そう手を合わせて言った名無し子は早々に片付けて食堂から出て行ってしまう。



「あの名無し子先輩が…」

「普通の人の量だけで出て行ったぞ」

「いや、先輩を化け物みたいに言うなよ。

 あの人普通の量でも大丈夫だから」

「誰も化け物なんて言ってねえよ」


出て行った名無し子の姿と1年生達の会話を聞きながら手嶋と古賀は顔を合わせる。



「恐らく鏑木の所だろう。
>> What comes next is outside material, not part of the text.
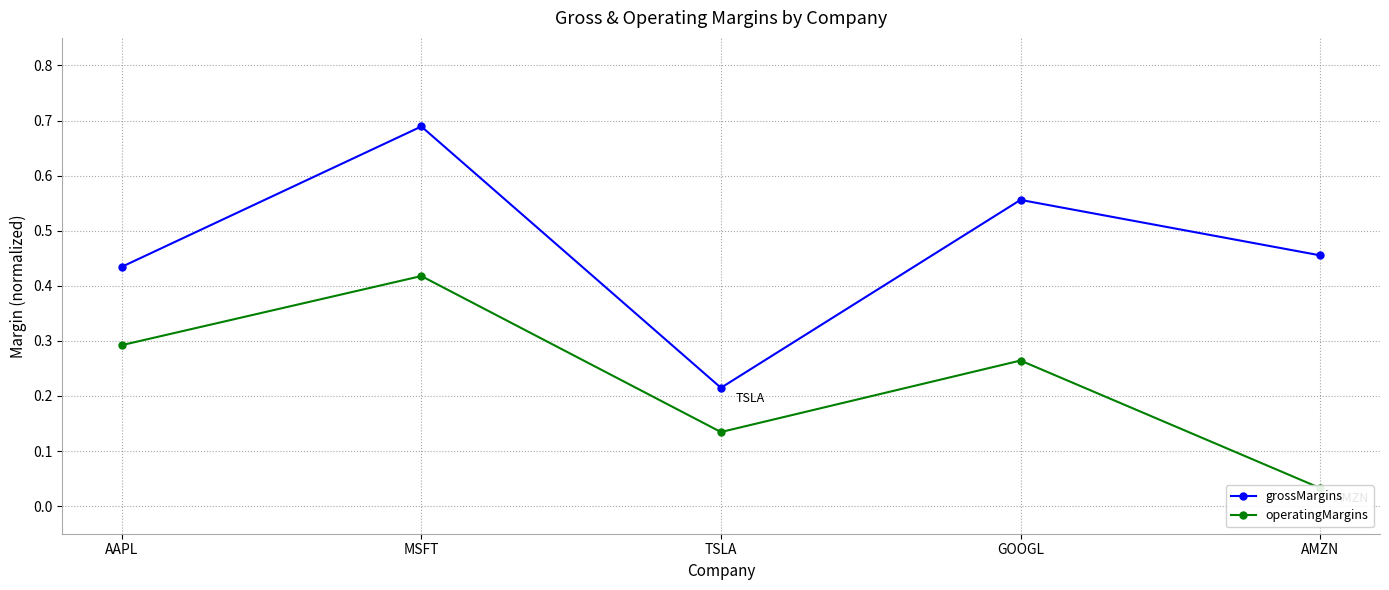

True or false: operatingMargins has more than 1 points higher than both neighbors.

True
さっき飯を呼びに行った時も鏑木の所にいたし」

「…やっぱり、鏑木のこと勝手に責任感じてんだろうな」

「選手のケアはほぼ名無しの担当みたいな所あったしな」


青八木がカタンッとお茶碗の上に箸を置く。



「…俺が様子を見てくる」

そう言って自分の食器を片付け、部屋を出て行った。



















名無し子が鏑木の目の上に置いてあるタオルを冷たいものに替えた時、部屋をノックする音が響く。


「はい」

と名無し子が返事をすれば、「鏑木はどうだ…」と青八木がゲーム機を持って部屋に入ってきた。


「さっき少し起きたんですけど…また眠ってます。

 よっぽどこたえたんでしょうね」


青八木も名無し子の横へと腰掛ける。




「…青八木さん、私、カブくんのこと気づきませんでした。

 いつも通りちゃんとよく見てれば、体の限界のサインがどこかにあったはずなのに。

 私…自分や鳴子くんのことで頭がいっぱいで…皆のマネージャーなのに…

 鳴子くんのこともどう声をかければいいかわかんなくて逃げちゃいました」


青八木は名無し子の頭に手を伸ばし、優しく撫でた。



「皆自分のことでいっぱいいっぱいだったよ。

 お前だけじゃない

 鳴子だってお前に下手な慰めをされるより応援してほしいと思う」

「青八木さん…」




「それに、大好きなやつを悪く言われたんだ。

 そりゃ怒る。暴力はダメだが」

「あ、青八木さん!」

青八木の言葉に張り倒そうとしてたのを見られていたと名無し子の顔はプシューと湯気を出して真っ赤に染まった。



「あと2日間。しっかり頑張ればいい」

そう言って「ん」と青八木にハグされ、名無し子は安心したように押し付けた青八木の肩に涙が零れた。